JUNE 15, 2007
VOLUME 4 NO. 11

PATIENTS & PRACTICE

Cancer scandal puts path standards
under the scope

Confidence shattered after widespread faulty ER/PR
testing revealed in Newfoundland


One woman's ER/PR nightmare

Five years ago Verna Doucette of Port au Port Peninsula, Newfoundland, was diagnosed with having a small, three-to-five centimetre cancerous tumour in her right breast. Today she's at the centre of the health scandal that's rocking the Rock.

Nearly five years ago to the day, Ms Doucette, who was 47 at the time, had an open biopsy which led to her being diagnosed with an infiltrating ductal carcinoma. Tests to determine if the tumour was receptive to hormone stimulation showed negative estrogen receptors and progesterone receptors less than 5%.

Almost four years later, Ms Doucette received a letter from her oncologist telling her that her samples had been retested and the results were very different indeed. Estrogen receptors were now showing 60% and progesterone, 30%.

If this had been known earlier, Ms Doucette would have been offered tamoxifen, but instead she went through a six-cycle course of chemotherapy. The chemo brought on chest infections and reactivated an old tuberculosis infection.
=-=-=
■ Your objective:
Continue the article about Verna Doucette and the faulty ER/PR testing in Newfoundland, starting after its last sentence. The listing is separate material, unrelated to the article on the ER/PR testing scandal.
=-=-=
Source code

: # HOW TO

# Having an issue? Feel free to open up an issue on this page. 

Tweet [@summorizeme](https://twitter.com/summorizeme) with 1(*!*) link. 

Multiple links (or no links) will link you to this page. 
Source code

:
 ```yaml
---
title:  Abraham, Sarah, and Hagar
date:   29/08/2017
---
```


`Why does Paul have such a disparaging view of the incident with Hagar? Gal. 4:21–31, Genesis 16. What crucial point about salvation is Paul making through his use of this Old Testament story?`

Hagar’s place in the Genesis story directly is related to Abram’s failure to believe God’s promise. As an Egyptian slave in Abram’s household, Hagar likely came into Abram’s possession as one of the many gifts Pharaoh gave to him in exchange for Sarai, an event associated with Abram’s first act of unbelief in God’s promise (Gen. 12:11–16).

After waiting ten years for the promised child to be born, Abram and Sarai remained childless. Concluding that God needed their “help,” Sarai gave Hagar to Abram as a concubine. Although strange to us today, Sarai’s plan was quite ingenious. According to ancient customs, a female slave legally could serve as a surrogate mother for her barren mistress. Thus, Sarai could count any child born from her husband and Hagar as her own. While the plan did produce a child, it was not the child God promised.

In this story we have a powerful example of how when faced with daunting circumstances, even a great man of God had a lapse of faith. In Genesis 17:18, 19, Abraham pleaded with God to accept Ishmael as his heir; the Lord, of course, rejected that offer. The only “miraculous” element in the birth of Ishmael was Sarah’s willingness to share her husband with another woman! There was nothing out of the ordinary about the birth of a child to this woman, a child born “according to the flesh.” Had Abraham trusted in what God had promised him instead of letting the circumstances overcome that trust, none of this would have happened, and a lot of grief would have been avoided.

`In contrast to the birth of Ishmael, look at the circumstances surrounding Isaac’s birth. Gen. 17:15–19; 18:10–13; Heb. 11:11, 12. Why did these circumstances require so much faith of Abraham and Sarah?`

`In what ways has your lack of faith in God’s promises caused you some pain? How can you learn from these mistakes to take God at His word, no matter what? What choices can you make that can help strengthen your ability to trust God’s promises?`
=-=-=
■ Response area:
Ms Doucette is the representative plaintiff named in the class action lawsuit filed by lawyer Ches Crosbie on behalf of the women.

Shockwaves from the breast cancer testing scandal that's rocked Newfoundland are shaking up diagnostic standards in the province.

In late May Danny Williams' government was forced to admit that more than 300 flawed estrogen/progestin receptor (ER/PR) tests in the province had resulted in inaccurate diagnoses and treatment of breast cancer patients. At least 176 of the women are now dead.

The government is under fire because the admission came only after the affected women launched a class action lawsuit even though the government knew about the problem for the last two years. Newfoundland has now initiated a judicial inquiry to determine what happened.

In the spirit of a new culture of transparency, the health authority at the centre of the scandal, Eastern Health, quickly announced the unrelated suspension of a radiologist under review for 6,000 questionable reports on some 3,500 patients. The government provoked the ire of the reviewing physicians when health minister Ross Wiseman ordered them to complete their review in just two weeks.

The two shocking cases have those in health circles asking what happened — and what's next?

CHILLING DISCOVERY
The problem came to light, says Dr Kara Laing, Eastern Health's cancer program clinical chief, when the situation of one patient who had a negative ER/PR test made her doctors question whether she might be positive. The test was reordered.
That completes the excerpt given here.